The more people visit the facility daily, the more maintenance will be required, and the higher the utility bills would be. Administrative costs, in turn, are driven by the number of children enrolled overall. This is because having more children enrolled would require more paperwork, accounting, and legal procedures, as well as other administrative activities. Workforce-related costs are driven by the number of employees involved in child care. This excludes the number of other staff due to differences in activities and expenses.
Determination of the activity
In order to determine the activity or cost-driver rates for each cost pool, it is essential to divide the total costs of each pool by the quantity of the appropriate cost driver. For example, to determine the activity of the cost driver in the pool of administrative expenses, it is essential to divide these costs by the total number of children enrolled.

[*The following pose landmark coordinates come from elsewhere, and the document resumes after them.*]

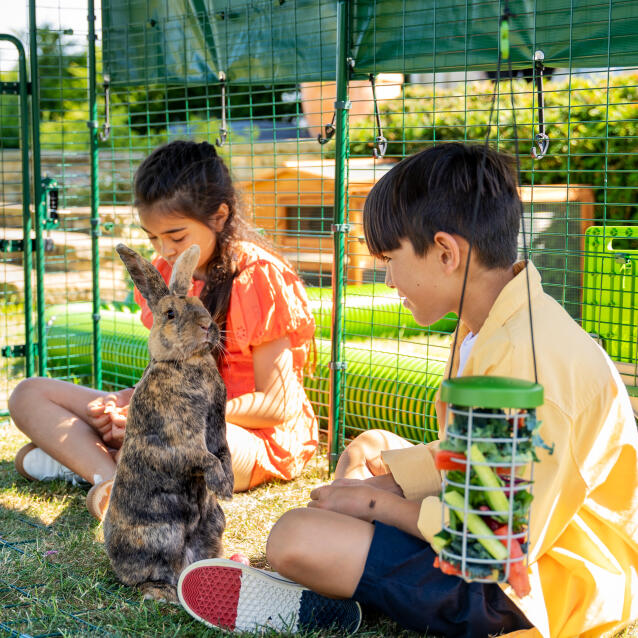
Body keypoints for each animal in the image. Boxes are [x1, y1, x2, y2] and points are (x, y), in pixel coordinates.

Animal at [105, 242, 235, 604]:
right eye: (170, 314)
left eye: (202, 305)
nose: (207, 325)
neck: (187, 361)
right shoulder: (180, 443)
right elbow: (204, 458)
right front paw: (223, 486)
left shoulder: (217, 430)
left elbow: (223, 453)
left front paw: (230, 483)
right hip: (162, 535)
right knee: (148, 575)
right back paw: (162, 593)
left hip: (213, 524)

To determine the cost driver rate of employee costs, it would be necessary to divide employee costs by the number of employees, except for the one administrative worker and one kitchen worker. The results of the calculations are presented in Table 2.
Identification of the most and least profitable programs
Using the combined data analyzed in previous questions, it is possible to identify the most and least profitable programs and services provided by ACDC. Table 3 shows the results of calculations with a focus on total costs, revenues, and net income or loss. The calculations highlight the losses incurred as part of specific programs, although some programs still bring profits to the company.
Pre-K care program
The most successful program offered by ACDC is the Pre-K care program, which brings a net income of over $7,300. The other program that could be considered profitable is the toddler care program, although the net income from it is meager, at just $816. The rest of the programs and services bring significant losses to the company, ranging from $2,816 to $7,348. The general net loss after accounting for all programs and services is $5,500.

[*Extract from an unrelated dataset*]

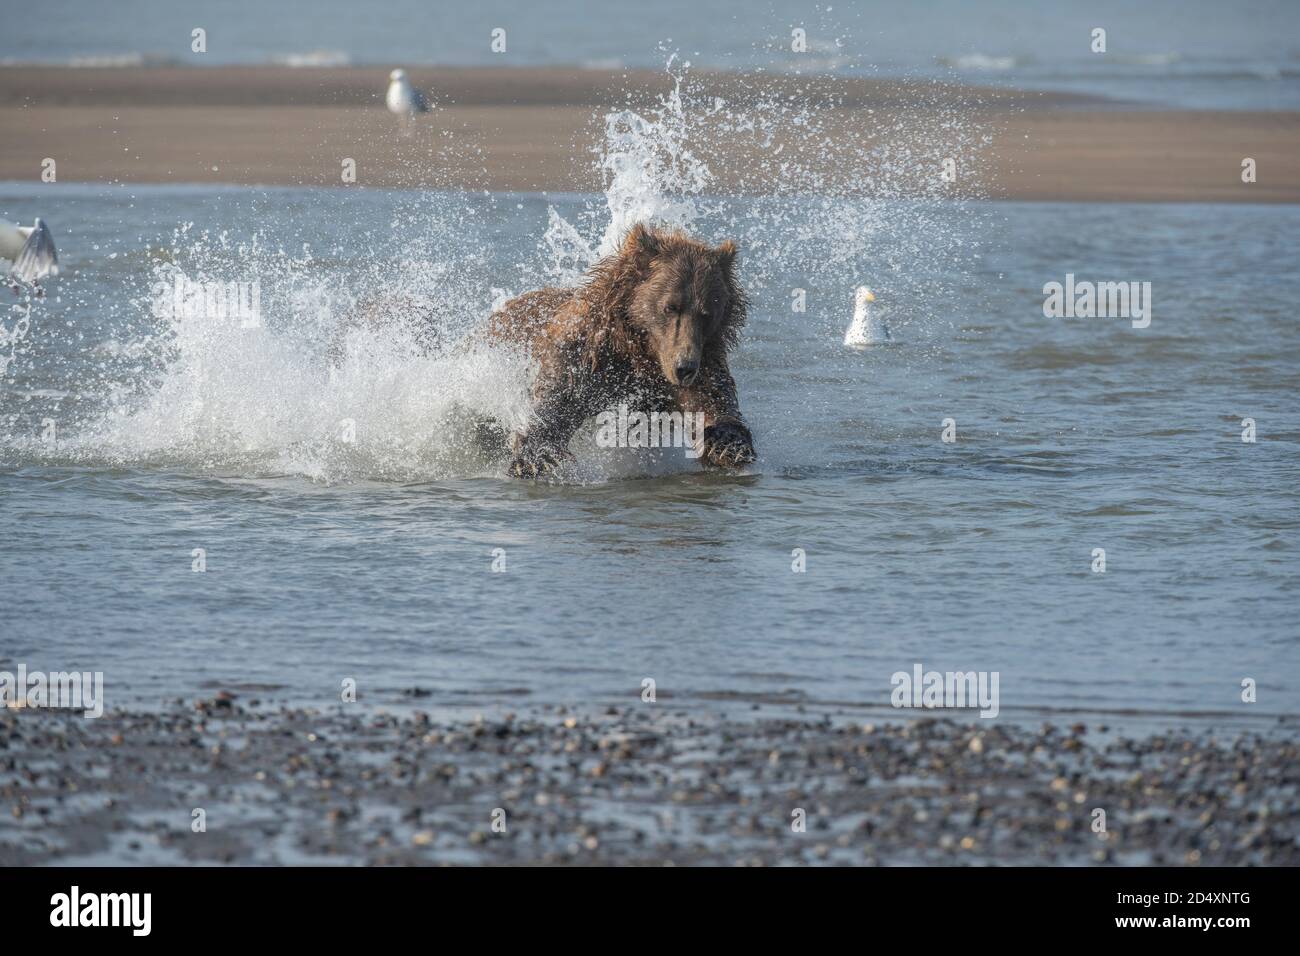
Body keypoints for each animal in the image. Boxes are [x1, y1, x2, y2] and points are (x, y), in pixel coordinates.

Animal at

It appears that the determining factor that affects the profitability of ACDC’s programs are the direct wages. With regard to lease, building costs and occupancy costs far outweigh the revenue gained from the school district and Head Start. Therefore, it can be said that the management’s failure to account for direct and indirect costs while setting program and service prices was the ultimate factor affecting ACDC’s success.
Opportunities to improve profitability
There are many opportunities for ACDC to improve its profitability and avoid losses in the future. First of all, the Center could raise the prices of its Infant care program, since it is currently the only care service that brings losses. Secondly, it would also be possible to increase the rate of Toddler care program, which appears to be bringing the most revenue to the organization at the moment. A small increase in the fee is unlikely to affect customers, but it could bring significant profits to the organization. The third possibility would be to raise rent prices for both of ACDC’s tenants.
This would help to cover the losses incurred as a result of leasing at least partly, thus achieving better profit margins. Finally, it would also be beneficial for the company to make changes to the lease contract and require tenants to pay their own occupancy costs, including maintenance, utilities, and water/sewage. This would cover a significant part of the expenses associated with leasing, thus allowing ACDC to make profits.
Work Cited
Irwin, Kristen, et al. “Appaloosa County Day Care Center, Inc.” IMA Educational Case Journal, vol. 3, no. 4-3, pp. 1-5.